*ASSIGNMENT*:
Rewrite every line of text in the listing below as a numbered list, omitting blank lines and leaving the pictures out.

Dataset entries
----
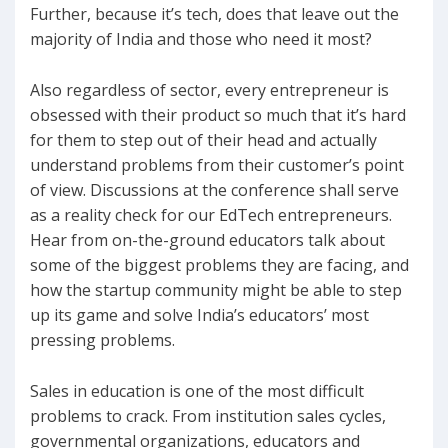
Further, because it’s tech, does that leave out the
majority of India and those who need it most?
Also regardless of sector, every entrepreneur is
obsessed with their product so much that it’s hard
for them to step out of their head and actually
understand problems from their customer’s point
of view. Discussions at the conference shall serve
as a reality check for our EdTech entrepreneurs.
Hear from on-the-ground educators talk about
some of the biggest problems they are facing, and
how the startup community might be able to step
up its game and solve India’s educators’ most
pressing problems.
Sales in education is one of the most difficult
problems to crack. From institution sales cycles,
governmental organizations, educators and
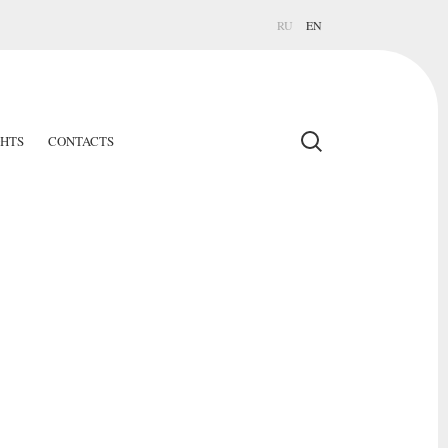
RU
EN
GHTS
CONTACTS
----
*SOLUTION TO THE PROBLEM*:
1. Further, because it’s tech, does that leave out the
2. majority of India and those who need it most?
3. Also regardless of sector, every entrepreneur is
4. obsessed with their product so much that it’s hard
5. for them to step out of their head and actually
6. understand problems from their customer’s point
7. of view. Discussions at the conference shall serve
8. as a reality check for our EdTech entrepreneurs.
9. Hear from on-the-ground educators talk about
10. some of the biggest problems they are facing, and
11. how the startup community might be able to step
12. up its game and solve India’s educators’ most
13. pressing problems.
14. Sales in education is one of the most difficult
15. problems to crack. From institution sales cycles,
16. governmental organizations, educators and
17. RU
18. EN
19. GHTS
20. CONTACTS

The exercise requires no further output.